* _Tasks to complete_
#1 According to the text on Boyle's baseball career, in which round and with which overall pick did the Cincinnati Reds take Boyle in the 2020 MLB draft?
#2 Using the text on Boyle's baseball career, list every minor league team Boyle played for as a professional, with the level the text gives for each.

* _Selected excerpt_
****

As a freshman for the Notre Dame Fighting Irish in 2018, Boyle pitched two innings, giving up four earned runs and eight walks. That summer, he played in the Northwoods League for the Kalamazoo Growlers. He also briefly played in the Cape Cod Baseball League for the Cotuit Kettleers. In 2019, as a sophomore, Boyle made 18 relief appearances and went 3–3 with a 5.96 earned run average (ERA), 39 strikeouts, and 27 walks over 25 2/3 innings. After the season, he returned to the Cape Cod League, pitching for the Harwich Mariners ,where he had a 2.14 ERA and 39 strikeouts over 21 innings and was named a league all-star. Boyle pitched 8 1/3 innings for the 2020 season in which he posted a 3.24 ERA with 17 strikeouts and 13 walks before the season was cancelled due to the COVID-19 pandemic.

==Professional career==
===Cincinnati Reds===
The Cincinnati Reds selected Boyle in the fifth round, with the 143rd overall selection, of the 2020 MLB draft. Boyle signed with the Reds, but did not play in a game in 2020 due to the cancellation of the minor league season because of the COVID-19 pandemic. He made his professional debut in 2021 with the Single-A Daytona Tortugas, posting a 3.55 ERA over 12 2/3 innings while missing time due to injury. Boyle opened the 2022 season with the High-A Dayton Dragons. He was named the Midwest League Pitcher of the Month for May. In early August, Boyle was promoted to the Double-A Chattanooga Lookouts. Over 23 games (22 starts) between both teams, he went 3–6 with a 2.86 ERA, 153 strikeouts, and 84 walks over 100 2/3 innings. He returned to Chattanooga to open the 2023 season. In 19 games with Chattanooga, Boyle went 6–5 with a 4.50 ERA, 122 strikeouts, and 75 walks across 84 innings.

===Oakland Athletics===
On July 31, 2023, Boyle was traded to the Oakland Athletics in exchange for reliever Sam Moll. Boyle posted a 2–1 record and 2.08 ERA over three starts for the Double-A Midland RockHounds before he was promoted to the Triple-A Las Vegas Aviators. In three starts for Las Vegas, he recorded a 2.25 ERA with 18 strikeouts in 16 innings pitched.

****

* _Available data_
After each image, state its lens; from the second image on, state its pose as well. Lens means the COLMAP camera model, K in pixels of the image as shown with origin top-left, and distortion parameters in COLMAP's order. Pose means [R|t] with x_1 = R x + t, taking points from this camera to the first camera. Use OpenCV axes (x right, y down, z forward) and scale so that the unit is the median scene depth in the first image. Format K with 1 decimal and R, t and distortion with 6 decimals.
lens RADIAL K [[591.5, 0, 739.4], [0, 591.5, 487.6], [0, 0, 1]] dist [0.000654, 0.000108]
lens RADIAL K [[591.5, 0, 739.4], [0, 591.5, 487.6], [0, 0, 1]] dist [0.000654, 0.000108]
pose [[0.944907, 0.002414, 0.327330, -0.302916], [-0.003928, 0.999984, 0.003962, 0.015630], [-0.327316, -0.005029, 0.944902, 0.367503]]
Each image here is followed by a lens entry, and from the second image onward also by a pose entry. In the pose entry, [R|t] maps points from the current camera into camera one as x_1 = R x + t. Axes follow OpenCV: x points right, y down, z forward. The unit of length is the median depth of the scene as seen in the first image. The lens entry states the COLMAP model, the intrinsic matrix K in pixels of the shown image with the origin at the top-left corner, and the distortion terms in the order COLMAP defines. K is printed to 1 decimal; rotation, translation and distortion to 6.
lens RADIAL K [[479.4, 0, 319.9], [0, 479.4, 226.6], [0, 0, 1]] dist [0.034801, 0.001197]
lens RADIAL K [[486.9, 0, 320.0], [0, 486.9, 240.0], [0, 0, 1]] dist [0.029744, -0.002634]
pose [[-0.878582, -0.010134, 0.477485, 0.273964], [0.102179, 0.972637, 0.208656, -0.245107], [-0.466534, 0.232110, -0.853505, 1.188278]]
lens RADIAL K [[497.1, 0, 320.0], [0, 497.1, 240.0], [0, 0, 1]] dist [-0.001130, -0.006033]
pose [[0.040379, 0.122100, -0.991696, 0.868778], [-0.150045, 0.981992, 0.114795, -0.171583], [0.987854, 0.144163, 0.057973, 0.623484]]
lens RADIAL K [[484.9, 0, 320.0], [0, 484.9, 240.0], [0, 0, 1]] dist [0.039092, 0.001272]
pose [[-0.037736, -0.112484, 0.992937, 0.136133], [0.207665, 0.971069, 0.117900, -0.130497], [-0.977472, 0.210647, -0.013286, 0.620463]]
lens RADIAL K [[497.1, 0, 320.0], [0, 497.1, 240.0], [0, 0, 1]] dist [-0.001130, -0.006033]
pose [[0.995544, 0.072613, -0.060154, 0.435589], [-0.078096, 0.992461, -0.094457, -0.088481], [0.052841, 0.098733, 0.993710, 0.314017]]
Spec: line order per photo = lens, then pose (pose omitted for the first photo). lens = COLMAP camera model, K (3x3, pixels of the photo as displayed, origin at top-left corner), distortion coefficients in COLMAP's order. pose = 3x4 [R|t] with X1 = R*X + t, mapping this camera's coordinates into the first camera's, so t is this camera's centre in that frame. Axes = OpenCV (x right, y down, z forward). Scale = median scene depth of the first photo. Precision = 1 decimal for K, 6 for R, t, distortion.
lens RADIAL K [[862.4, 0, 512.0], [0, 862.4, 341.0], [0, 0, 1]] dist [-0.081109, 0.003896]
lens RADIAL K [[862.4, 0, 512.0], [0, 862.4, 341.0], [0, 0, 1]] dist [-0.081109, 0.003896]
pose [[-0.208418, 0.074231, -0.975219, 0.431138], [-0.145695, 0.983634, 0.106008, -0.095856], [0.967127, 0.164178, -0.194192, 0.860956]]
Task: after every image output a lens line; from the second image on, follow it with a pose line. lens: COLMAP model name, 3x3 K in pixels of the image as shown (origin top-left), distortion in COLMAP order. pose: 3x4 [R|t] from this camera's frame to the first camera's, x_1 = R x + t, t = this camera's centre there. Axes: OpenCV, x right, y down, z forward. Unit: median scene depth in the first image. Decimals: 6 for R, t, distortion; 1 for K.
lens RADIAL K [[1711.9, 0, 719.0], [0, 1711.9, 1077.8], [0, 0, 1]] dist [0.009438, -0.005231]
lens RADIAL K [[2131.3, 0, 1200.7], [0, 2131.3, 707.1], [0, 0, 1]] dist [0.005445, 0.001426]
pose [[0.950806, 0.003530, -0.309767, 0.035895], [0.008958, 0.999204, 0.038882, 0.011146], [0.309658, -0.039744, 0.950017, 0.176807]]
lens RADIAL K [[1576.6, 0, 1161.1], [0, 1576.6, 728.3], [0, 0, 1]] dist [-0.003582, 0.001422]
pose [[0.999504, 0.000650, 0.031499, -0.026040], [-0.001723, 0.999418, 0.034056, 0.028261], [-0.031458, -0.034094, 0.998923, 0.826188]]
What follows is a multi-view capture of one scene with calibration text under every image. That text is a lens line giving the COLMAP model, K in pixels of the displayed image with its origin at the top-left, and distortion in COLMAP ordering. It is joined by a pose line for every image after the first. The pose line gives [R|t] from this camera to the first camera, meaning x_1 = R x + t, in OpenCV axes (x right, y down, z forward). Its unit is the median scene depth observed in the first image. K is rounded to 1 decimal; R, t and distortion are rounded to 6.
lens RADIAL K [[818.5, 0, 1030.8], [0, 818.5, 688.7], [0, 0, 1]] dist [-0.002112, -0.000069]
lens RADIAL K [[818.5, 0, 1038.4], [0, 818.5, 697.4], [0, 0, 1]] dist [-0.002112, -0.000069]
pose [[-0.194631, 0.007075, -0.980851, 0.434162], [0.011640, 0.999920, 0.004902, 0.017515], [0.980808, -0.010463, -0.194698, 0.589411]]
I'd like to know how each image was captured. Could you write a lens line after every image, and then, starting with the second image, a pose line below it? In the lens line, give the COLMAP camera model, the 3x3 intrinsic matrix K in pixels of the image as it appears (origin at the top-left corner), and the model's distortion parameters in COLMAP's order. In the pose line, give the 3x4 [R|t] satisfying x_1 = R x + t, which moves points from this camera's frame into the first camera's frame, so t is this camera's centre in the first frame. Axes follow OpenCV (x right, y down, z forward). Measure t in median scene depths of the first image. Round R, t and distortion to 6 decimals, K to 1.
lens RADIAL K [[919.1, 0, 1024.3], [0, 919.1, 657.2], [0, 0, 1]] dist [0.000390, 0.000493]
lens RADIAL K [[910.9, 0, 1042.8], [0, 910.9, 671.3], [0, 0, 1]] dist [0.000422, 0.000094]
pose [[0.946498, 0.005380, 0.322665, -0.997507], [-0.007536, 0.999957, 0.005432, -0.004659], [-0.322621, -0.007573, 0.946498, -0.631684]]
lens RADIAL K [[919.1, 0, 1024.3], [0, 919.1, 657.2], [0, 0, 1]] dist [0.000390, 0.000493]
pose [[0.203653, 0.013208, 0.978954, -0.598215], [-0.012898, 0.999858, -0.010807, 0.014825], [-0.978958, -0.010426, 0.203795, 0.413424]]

****

* _Responses in order_
#1 Fifth round, 143rd overall.

#2
- Daytona Tortugas (Single-A)
- Dayton Dragons (High-A)
- Chattanooga Lookouts (Double-A)
- Midland RockHounds (Double-A)
- Las Vegas Aviators (Triple-A)